L’équipe est venue le surlendemain pour déterrer les œufs afin de les mettre en incubateur au bureau. Il y en avait 16! Comme les tortues mouchetées sont en voie de disparition, et comme les bébés auraient eu un périple dangereux le long de cette route pour se rendre à la baie quelque 620 mètres plus loin (en ligne droite), nous étions très heureux d’améliorer leurs chances de survie.
Et là, mon chum et moi avons attendu patiemment que « nos » bébés sortent de leurs œufs!

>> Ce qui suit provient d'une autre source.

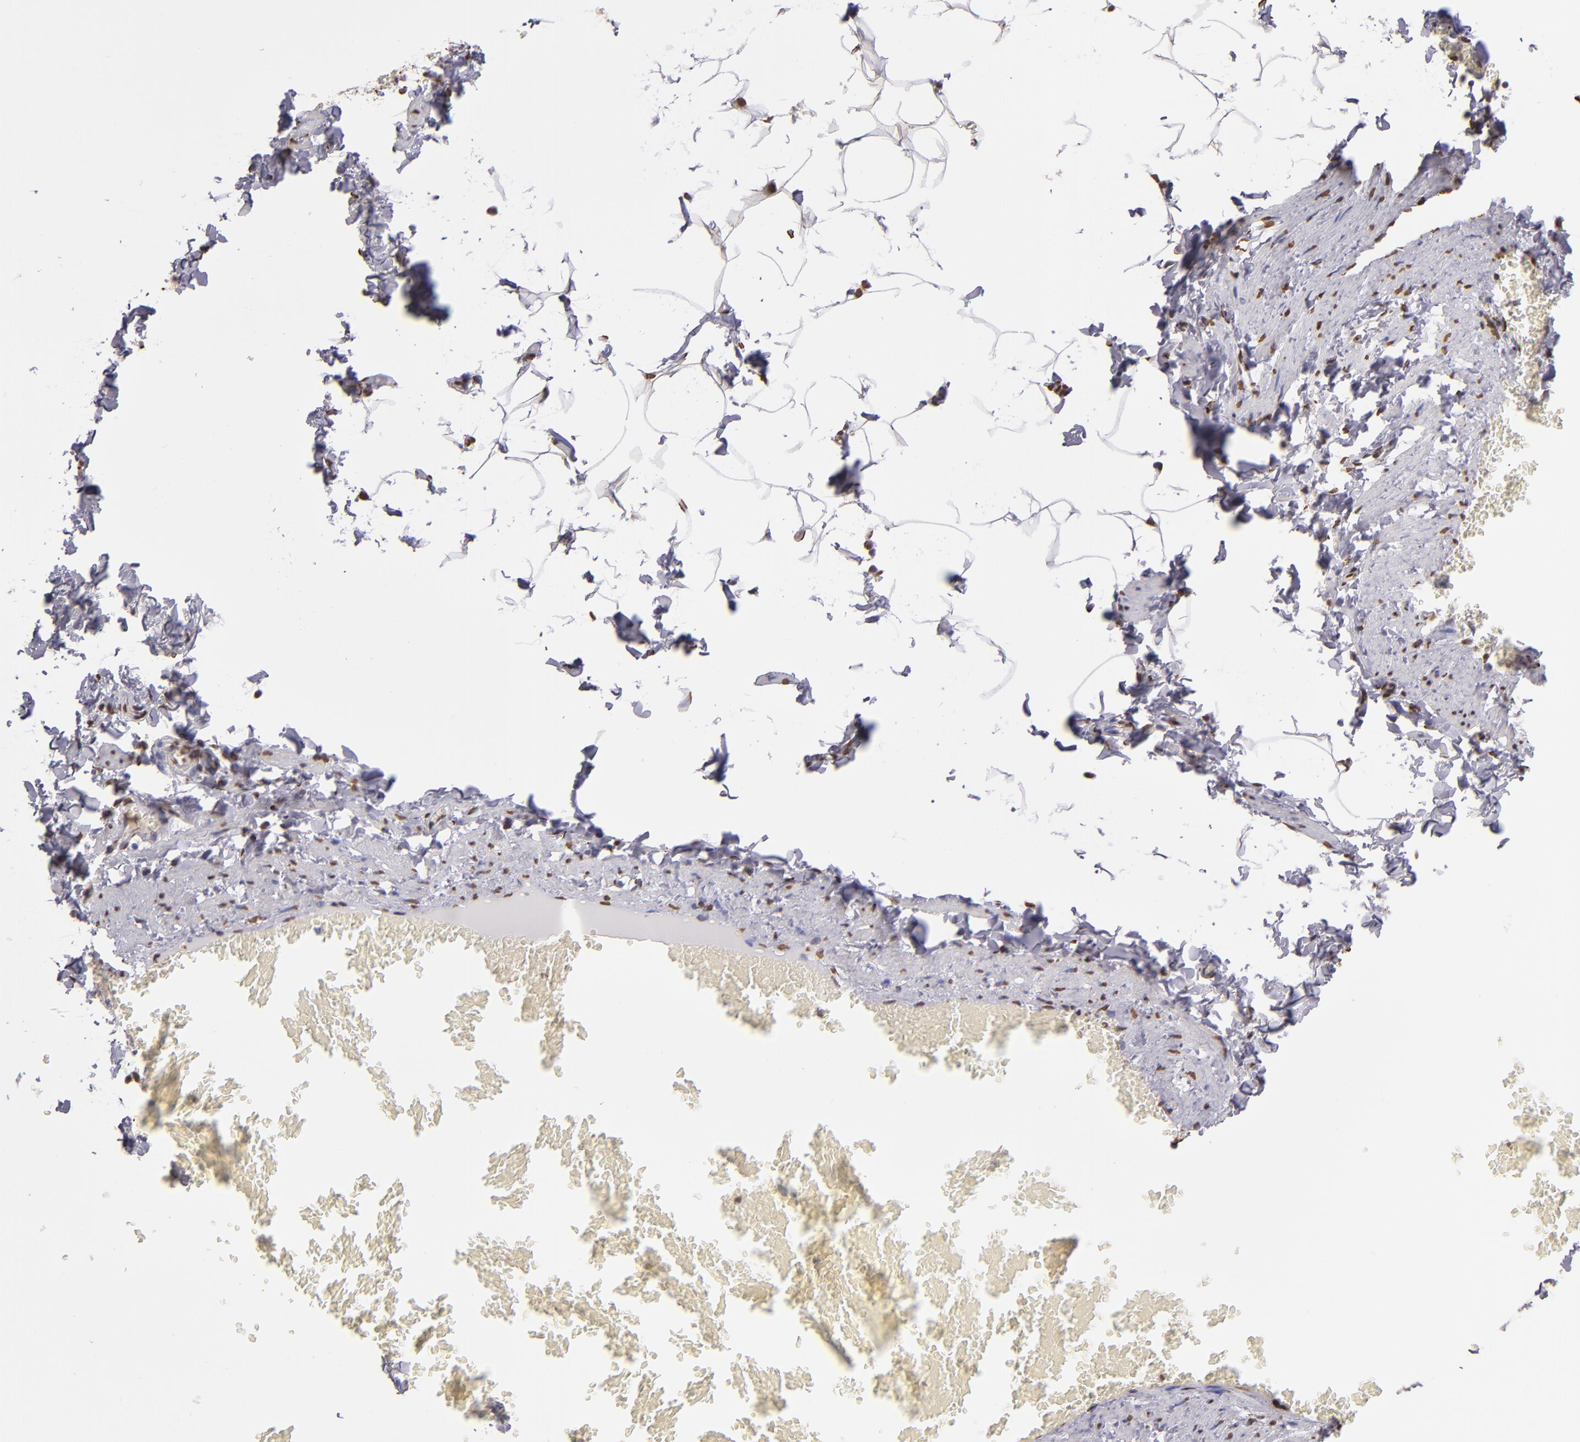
{"staining": {"intensity": "strong", "quantity": ">75%", "location": "nuclear"}, "tissue": "adipose tissue", "cell_type": "Adipocytes", "image_type": "normal", "snomed": [{"axis": "morphology", "description": "Normal tissue, NOS"}, {"axis": "topography", "description": "Vascular tissue"}], "caption": "Immunohistochemistry (IHC) of unremarkable human adipose tissue reveals high levels of strong nuclear positivity in approximately >75% of adipocytes. The staining was performed using DAB (3,3'-diaminobenzidine), with brown indicating positive protein expression. Nuclei are stained blue with hematoxylin.", "gene": "LBX1", "patient": {"sex": "male", "age": 41}}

C’est le lundi 8 août qu’une technicienne a remarqué qu’un des œufs commençait à craquer. Le lendemain, David est venu à mon cubicule et m’a demandé si j’avais quelques minutes. Je l’ai suivi dans la salle où sont les incubateurs et il m’a tendu le contenant de plastique dans lequel ils avaient placé nos œufs : il y avait quatre petites tortues qui se promenaient! Il y avait aussi quelques petites têtes qui sortaient d’autres œufs. C’était VRAIMENT cool! J’ai tout de suite appelé mon chum sur FaceTime pour lui montrer nos bébés, puis j’ai appelé ma sœur, puis ma mère!
Quinze de nos seize œufs ont éclos en fin de compte et après avoir été nettoyés, mesurés et pesés par l’équipe, les bébés étaient prêts à être relâchés le vendredi matin (le 12 août). Je suis allée rencontrer David à mi-chemin entre le bureau et Constance Bay et il m’a donné le contenant avec mes 15 petites tortues.
Nous avions d’ailleurs de la visite à ce moment-là : deux cousines de mon chum avec leurs conjoints et leurs enfants. Nous nous sommes donc tous rendus sur le bord d’une baie grâce à un accès public qui donne sur son bout marécageux. Il faut bien évidemment relâcher les bébés tortues dans l’eau la plus proche de leur nid et David nous avait recommandé de les relâcher dans un endroit où il y a beaucoup de végétation, afin qu’ils puissent s’y réfugier.
Nous avons alors, chacun notre tour, relâché une petite tortue dans l’eau! Il faisait très beau et c’était merveilleux de les voir explorer ce nouvel environnement.
J’avoue que je croyais qu’elles allaient toutes partir au loin à la nage, mais non! Elles sont plutôt restées très près du rivage et se sont enterrées dans la boue! Seule leur petite tête dépassait! Il n’était d’ailleurs pas facile de le retrouver dès qu’on les quittait des yeux. J’imagine que c’était leur instinct de se camoufler immédiatement, pour ne pas être vues des prédateurs.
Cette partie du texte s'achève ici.